47. A method of treating geriatric aging of the body, comprising parentally or orally administering a composition comprising 2-hydroxypropyl-β-cyclodextrin, or a derivative thereof, or β-cyclodextrin or a derivative thereof, or α-cyclodextrin or a derivative thereof, or y-cyclodextrin or a derivative thereof solubilized in parentally acceptable solution.

48. A method of treating geriatric aging of the body, comprising administering a composition comprising 2-hydroxypropyl-β-cyclodextrin, or a derivative thereof, or β-cyclodextrin or a derivative thereof, or α-cyclodextrin or a derivative thereof, or γ-cyclodextrin or a derivative thereof solubilized in parentally acceptable solution.

49. A method of reducing age-related non-bisretinoid lipofuscin in a patient having a buildup of same, said method comprising administering 2-hydroxypropyl-β-cyclodextrin, or a derivative thereof, or β-cyclodextrin or a derivative thereof, or α-cyclodextrin or a derivative thereof, or γ-cyclodextrin or a derivative thereof to a patient in an amount effective to reduce age-related non-bisretinoid lipofuscin levels in said patient.

50. A method of treating geriatric aging of the body, comprising parentally or orally administering to an aging patient a composition comprising 2-hydroxypropyl-β-cyclodextrin, or a derivative thereof solubilized in parentally acceptable solution.
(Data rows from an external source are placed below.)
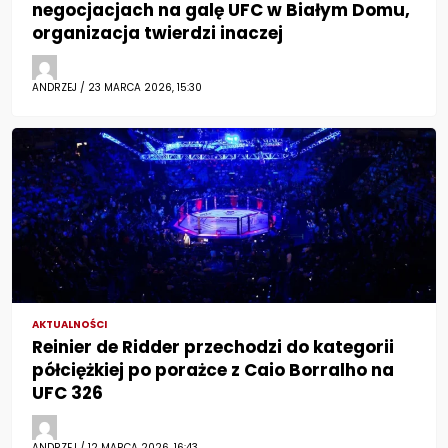
negocjacjach na galę UFC w Białym Domu,
organizacja twierdzi inaczej
ANDRZEJ / 23 MARCA 2026, 15:30
AKTUALNOŚCI
Reinier de Ridder przechodzi do kategorii
półciężkiej po porażce z Caio Borralho na
UFC 326
ANDRZEJ / 12 MARCA 2026, 16:43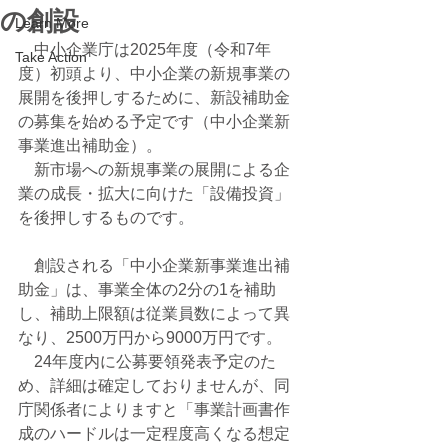
の創設
Learn More
　中小企業庁は2025年度（令和7年
Take Action
度）初頭より、中小企業の新規事業の
展開を後押しするために、新設補助金
の募集を始める予定です（中小企業新
事業進出補助金）。
　新市場への新規事業の展開による企
業の成長・拡大に向けた「設備投資」
を後押しするものです。
　創設される「中小企業新事業進出補
助金」は、事業全体の2分の1を補助
し、補助上限額は従業員数によって異
なり、2500万円から9000万円です。
　24年度内に公募要領発表予定のた
め、詳細は確定しておりませんが、同
庁関係者によりますと「事業計画書作
成のハードルは一定程度高くなる想定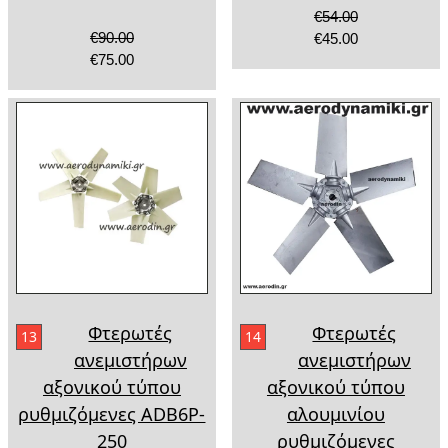
€54.00
€90.00
€45.00
€75.00
Φτερωτές
Φτερωτές
13
14
ανεμιστήρων
ανεμιστήρων
αξονικού τύπου
αξονικού τύπου
ρυθμιζόμενες ADB6P-
αλουμινίου
250
ρυθμιζόμενες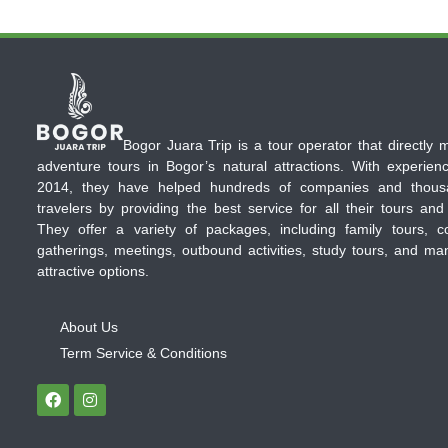
Bogor Juara Trip is a tour operator that directly
adventure tours in Bogor’s natural attractions. With experien
2014, they have helped hundreds of companies and thous
travelers by providing the best service for all their tours and
They offer a variety of packages, including family tours, c
gatherings, meetings, outbound activities, study tours, and ma
attractive options.
About Us
Term Service & Conditions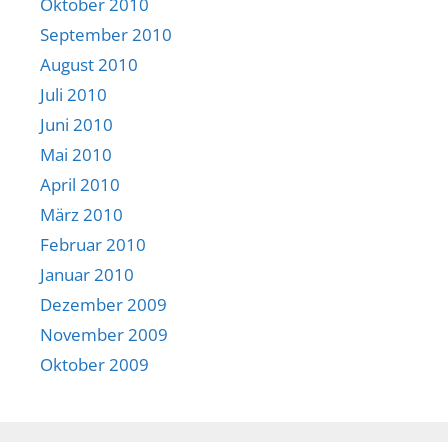
Oktober 2010
September 2010
August 2010
Juli 2010
Juni 2010
Mai 2010
April 2010
März 2010
Februar 2010
Januar 2010
Dezember 2009
November 2009
Oktober 2009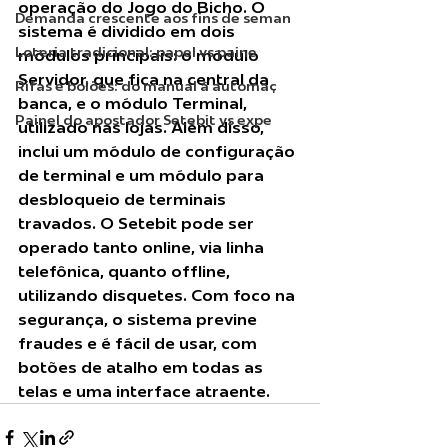
operação do Jogo do Bicho. O 
Demanda crescente aos fins de seman
sistema é dividido em dois 
Loteria tradicional: papel vs paine
módulos principais: o módulo 
Servidor, que fica na central da 
Rifas e bolões: do manual à automaç
banca, e o módulo Terminal, 
Painel do apostador Setebit vs expe
utilizado nas lojas. Além disso, 
inclui um módulo de configuração 
de terminal e um módulo para 
desbloqueio de terminais 
travados. O Setebit pode ser 
operado tanto online, via linha 
telefônica, quanto offline, 
utilizando disquetes. Com foco na 
segurança, o sistema previne 
fraudes e é fácil de usar, com 
botões de atalho em todas as 
telas e uma interface atraente.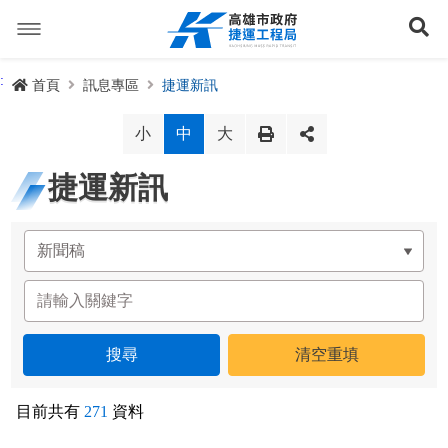
跳
到
展
主
要
內
捷運路線
:
首頁
訊息專區
捷運新訊
容
聯開專辦
捷運路網
小
中
大
訊息專區
捷運路線進度圖
捷運新訊
便民服務
長期路網規劃
捷運新訊
交流互動
規劃中
公聽會與說明會
局長信箱
路網簡介
關於我們
興建中
政府資訊公開
禁限建專區
照片集錦
路網規劃
捷運紫線
已通車
生態檢核專區
增額容積申請
影音專區
首長簡介
未來發展
前鎮漁港聯外軌道
各線計畫進度
網站導覽
目前共有
271
資料
性別主流化專區
檔案應用專區
特色車站
局徽
岡山路竹延伸線(第二A階段)
捷運紅/橘線
English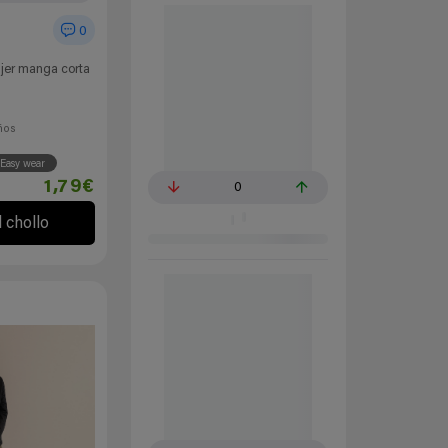
0
jer manga corta
ños
Easy wear
1,79€
0
l chollo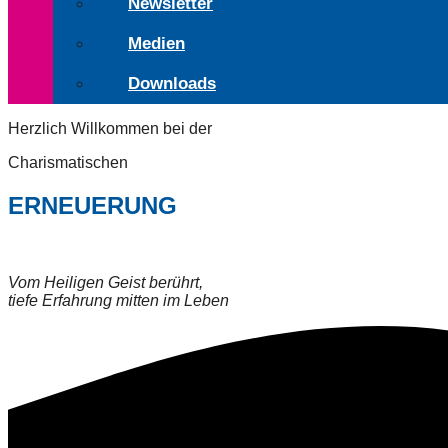
Newsletter
Medien
Downloads
Herzlich Willkommen bei der
Charismatischen
ERNEUERUNG
Vom Heiligen Geist berührt,
tiefe Erfahrung mitten im Leben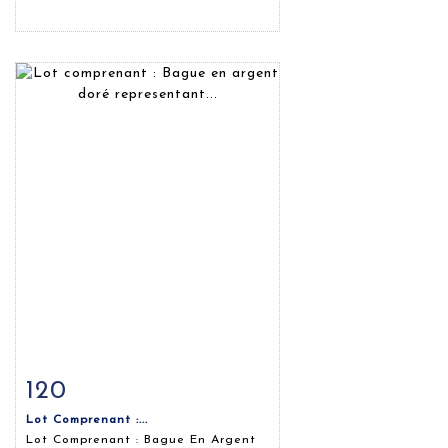
120
Fiche détaillée
Zoom
Lot Comprenant :...
Lot Comprenant : Bague En Argent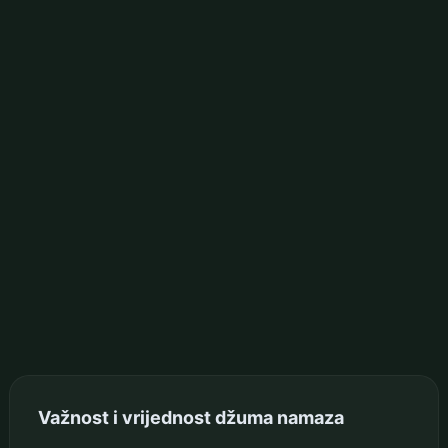
Važnost i vrijednost džuma namaza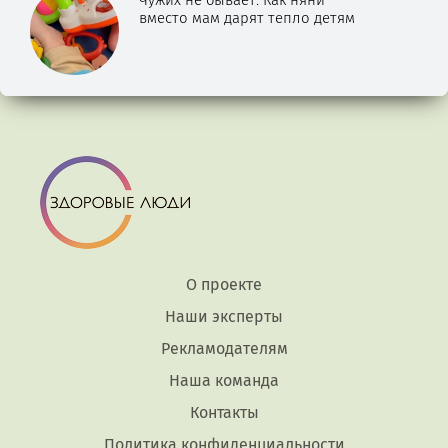
вместо мам дарят тепло детям
О проекте
Наши эксперты
Рекламодателям
Наша команда
Контакты
Политика конфиденциальности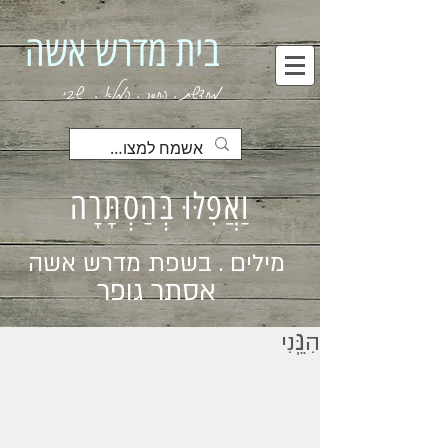
בית מדרש אשה
מחדשת . החסר . המלא . שבי
וַאֲפִלּוּ בְּהַסְתָּרָה
מילים . בשפת מדרש אשה
אסתר גופר
הִנֵּֽנִי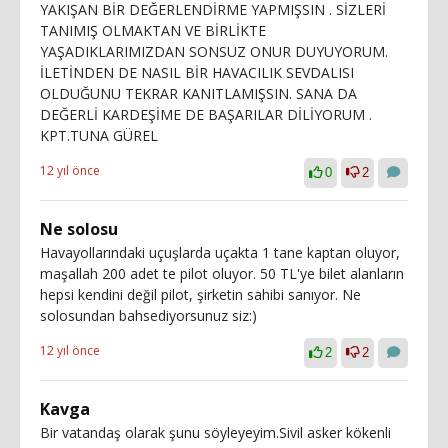
YAKIŞAN BİR DEĞERLENDİRME YAPMIŞSIN . SİZLERİ
TANIMIŞ OLMAKTAN VE BİRLİKTE
YAŞADIKLARIMIZDAN SONSUZ ONUR DUYUYORUM.
İLETİNDEN DE NASIL BİR HAVACILIK SEVDALISI
OLDUĞUNU TEKRAR KANITLAMIŞSIN. SANA DA
DEĞERLİ KARDEŞİME DE BAŞARILAR DİLİYORUM .
KPT.TUNA GÜREL
12 yıl önce
0
2
Ne solosu
Havayollarındaki uçuşlarda uçakta 1 tane kaptan oluyor,
maşallah 200 adet te pilot oluyor. 50 TL'ye bilet alanların
hepsi kendini değil pilot, şirketin sahibi sanıyor. Ne
solosundan bahsediyorsunuz siz:)
12 yıl önce
2
2
Kavga
Bir vatandaş olarak şunu söyleyeyim.Sivil asker kökenli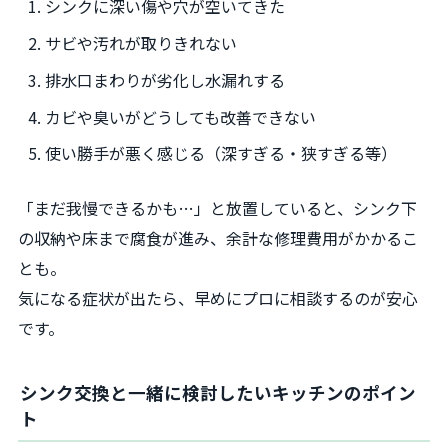
シンクに深い傷や穴が空いてきた
サビや汚れが取りきれない
排水口まわりが劣化し水漏れする
カビや臭いがどうしても改善できない
使い勝手が悪く感じる（深すぎる・狭すぎる等）
「まだ我慢できるかも…」と放置していると、シンク下
の収納や床まで腐食が進み、余計な修理費用がかかるこ
とも。
気になる症状が出たら、早めにプロに相談するのが安心
です。
シンク交換と一緒に検討したいキッチンのポイン
ト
51. A method of treating geriatric aging of the body, comprising parentally or orally administering a composition comprising 2-hydroxypropyl-β-cyclodextrin, or a derivative thereof, solubilized in parentally acceptable solution.

52. A method of treating geriatric aging of the body, comprising parentally or orally administering a composition comprising 2-hydroxypropyl-β-cyclodextrin, or a derivative thereof, solubilized in parentally acceptable solution.

53. A method of treating geriatric aging of the body, comprising administering a composition comprising 2-hydroxypropyl-β-cyclodextrin, or a derivative thereof, solubilized in parentally acceptable solution.

54. A method of reducing age-related non-bisretinoid lipofuscin in a patient having a buildup of same, said method comprising administering 2-hydroxypropyl-β-cyclodextrin, or a derivative thereof to a patient in an amount effective to reduce age-related non-bisretinoid lipofuscin levels in said patient.

55. The method of any one of claims 46-54, wherein said administered composition comprises a cyclodextrin as recited in any one of claims 26-32.